[Skeletal landmark data]
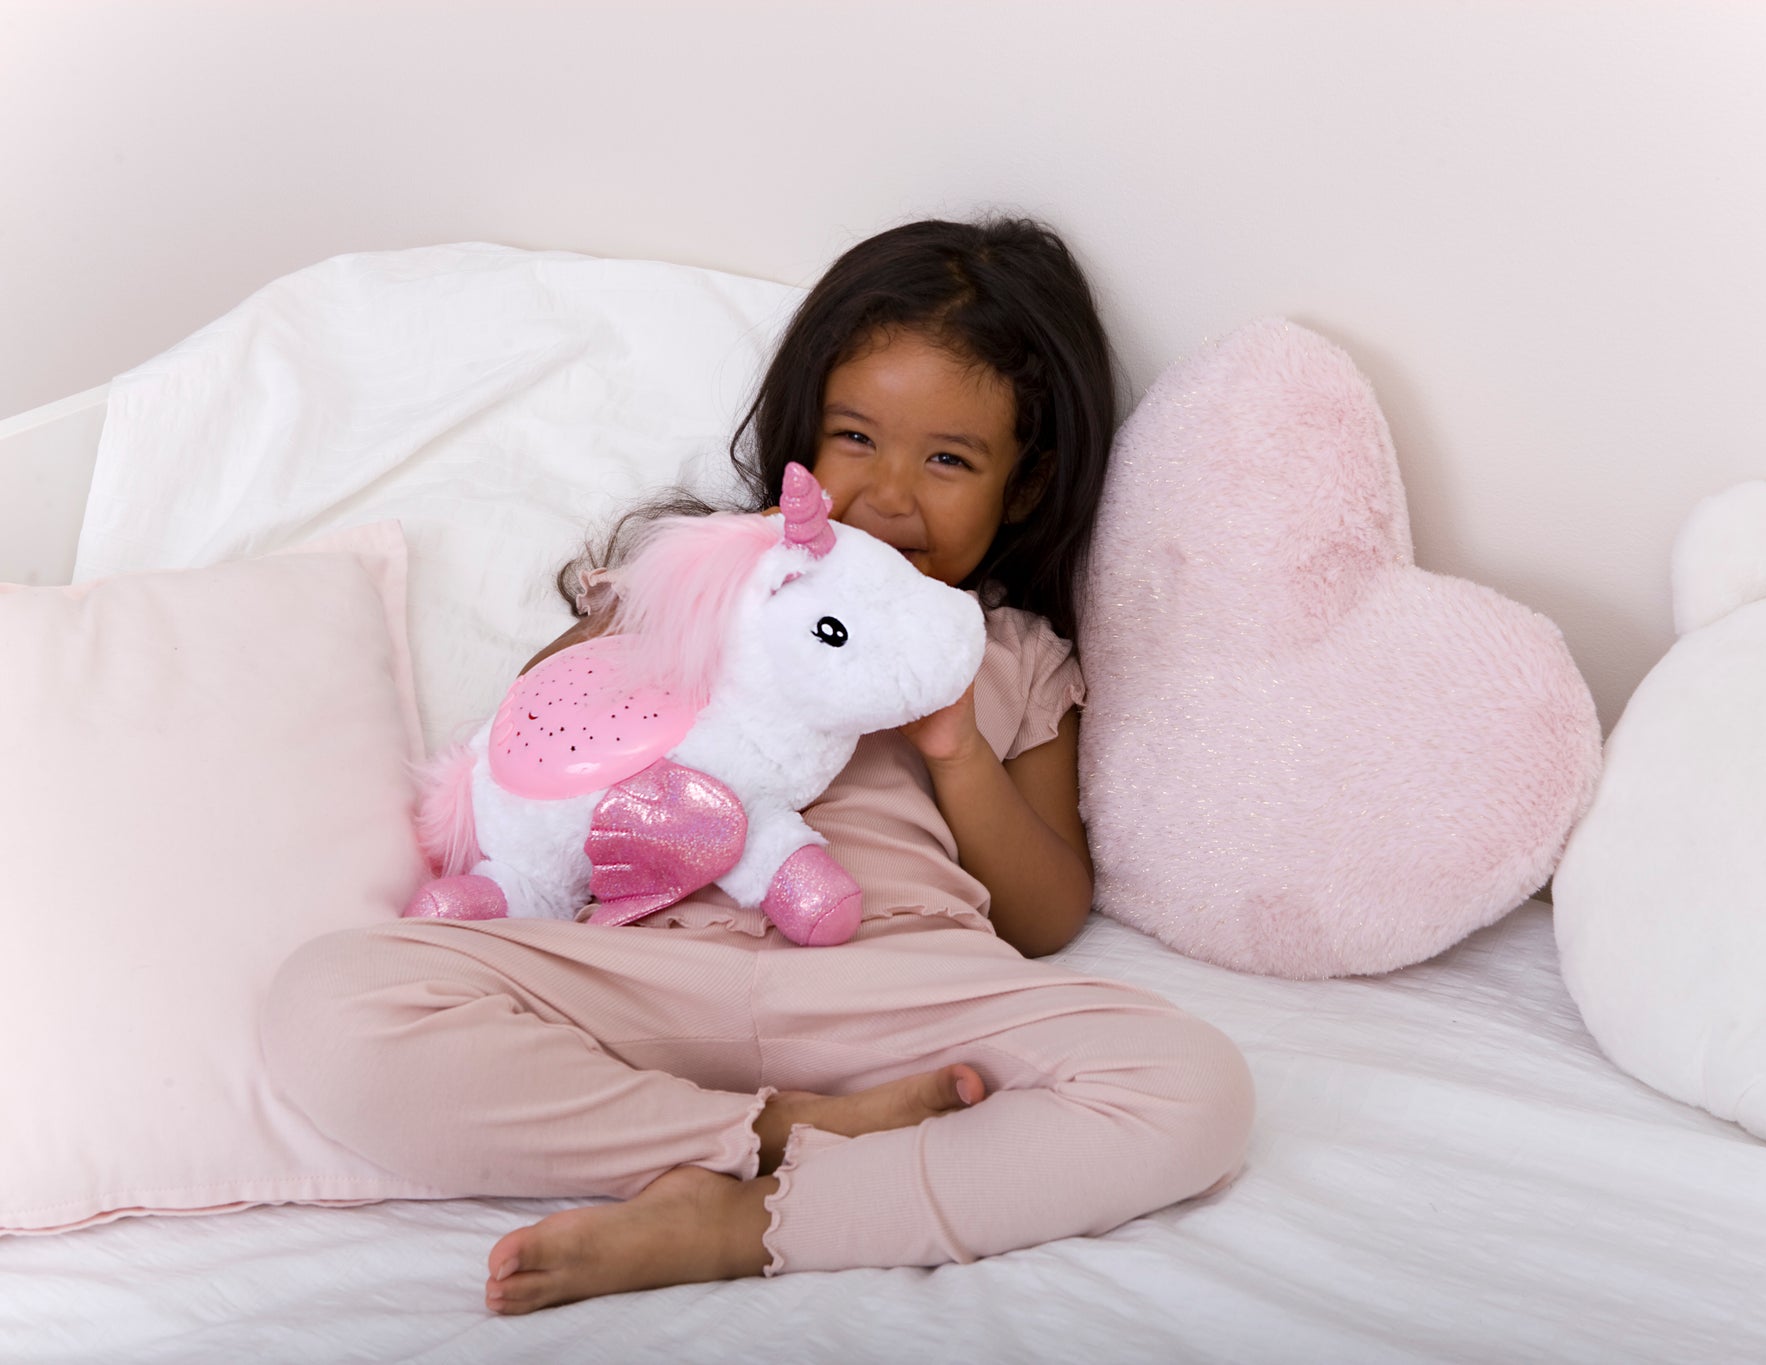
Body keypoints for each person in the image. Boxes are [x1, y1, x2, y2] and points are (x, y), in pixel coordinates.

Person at [260, 216, 1255, 1316]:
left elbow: (1044, 916)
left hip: (888, 985)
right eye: (854, 439)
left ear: (1023, 487)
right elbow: (537, 741)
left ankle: (743, 1224)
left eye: (948, 460)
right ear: (801, 444)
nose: (887, 492)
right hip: (644, 965)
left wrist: (955, 747)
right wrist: (680, 606)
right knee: (328, 1002)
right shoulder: (704, 571)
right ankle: (764, 1137)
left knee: (1190, 1087)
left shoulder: (1012, 651)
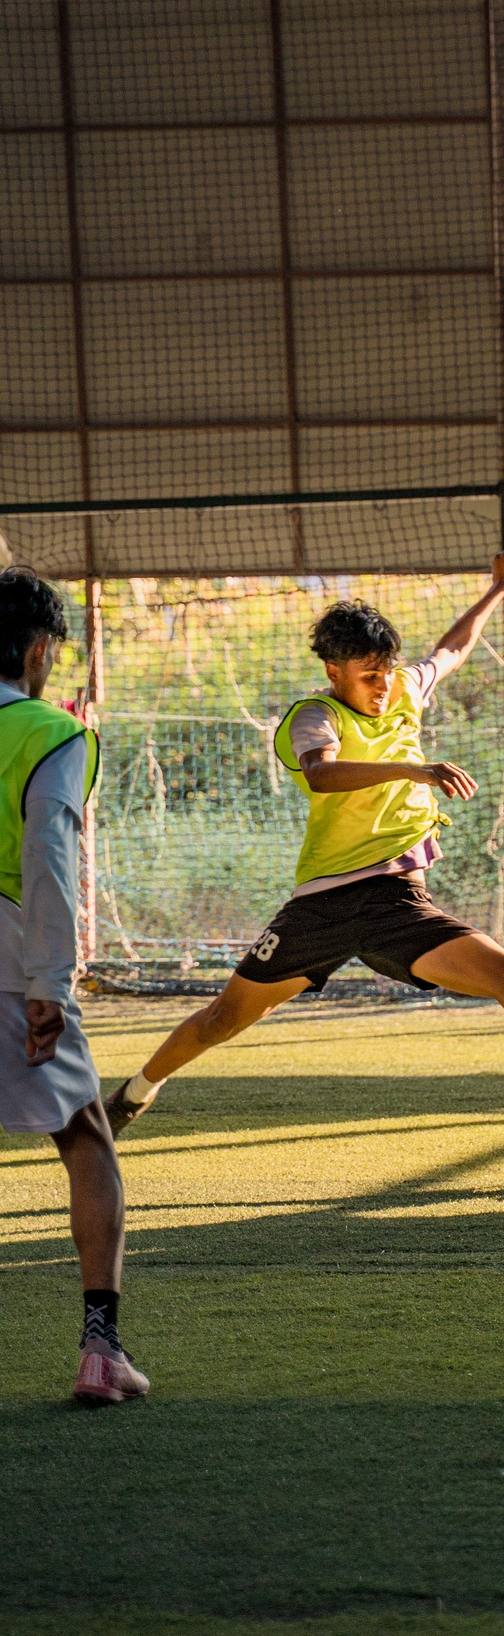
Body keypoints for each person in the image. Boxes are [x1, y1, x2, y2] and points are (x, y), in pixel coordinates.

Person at [105, 548, 504, 1138]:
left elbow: (452, 650)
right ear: (334, 671)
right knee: (221, 1020)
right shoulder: (315, 716)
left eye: (386, 671)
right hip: (323, 907)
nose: (383, 686)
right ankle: (130, 1096)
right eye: (369, 676)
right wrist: (415, 771)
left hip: (398, 904)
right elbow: (321, 774)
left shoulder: (404, 687)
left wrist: (498, 588)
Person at [0, 569, 149, 1404]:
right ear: (38, 650)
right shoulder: (49, 733)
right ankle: (101, 1352)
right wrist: (48, 985)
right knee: (88, 1136)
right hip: (10, 955)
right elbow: (47, 860)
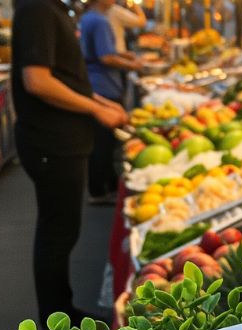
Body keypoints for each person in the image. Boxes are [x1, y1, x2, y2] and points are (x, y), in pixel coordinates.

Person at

■ **What is being asked**:
Nothing but the lines from the line containing "right ankle: (764, 1137)" through the last line of the records above should be written out, exactly and without the pictures.

■ **Result of the exercise**:
right ankle: (764, 1137)
left knee: (1190, 1087)
left shoulder: (1012, 651)
Body keypoints for each person in the image. Boxes are [x1, y1, x2, y2] and points are (x, y), in pixel coordinates.

Person at [105, 548, 504, 1138]:
left elbow: (452, 650)
right ear: (334, 671)
right knee: (221, 1020)
right shoulder: (315, 716)
left eye: (386, 671)
right hip: (323, 907)
nose: (383, 686)
right ankle: (130, 1096)
right eye: (369, 676)
right wrist: (415, 771)
left hip: (398, 904)
right elbow: (321, 774)
left shoulder: (404, 687)
left wrist: (498, 588)
Person at [0, 569, 149, 1404]:
right ear: (38, 650)
right shoulder: (49, 733)
right ankle: (101, 1352)
right wrist: (48, 985)
right knee: (88, 1136)
right hip: (10, 955)
right elbow: (47, 860)
Body keypoints for each person in the image. Boxes are [x1, y1, x2, y2] and points are (x, y), in pixel coordinates.

Person at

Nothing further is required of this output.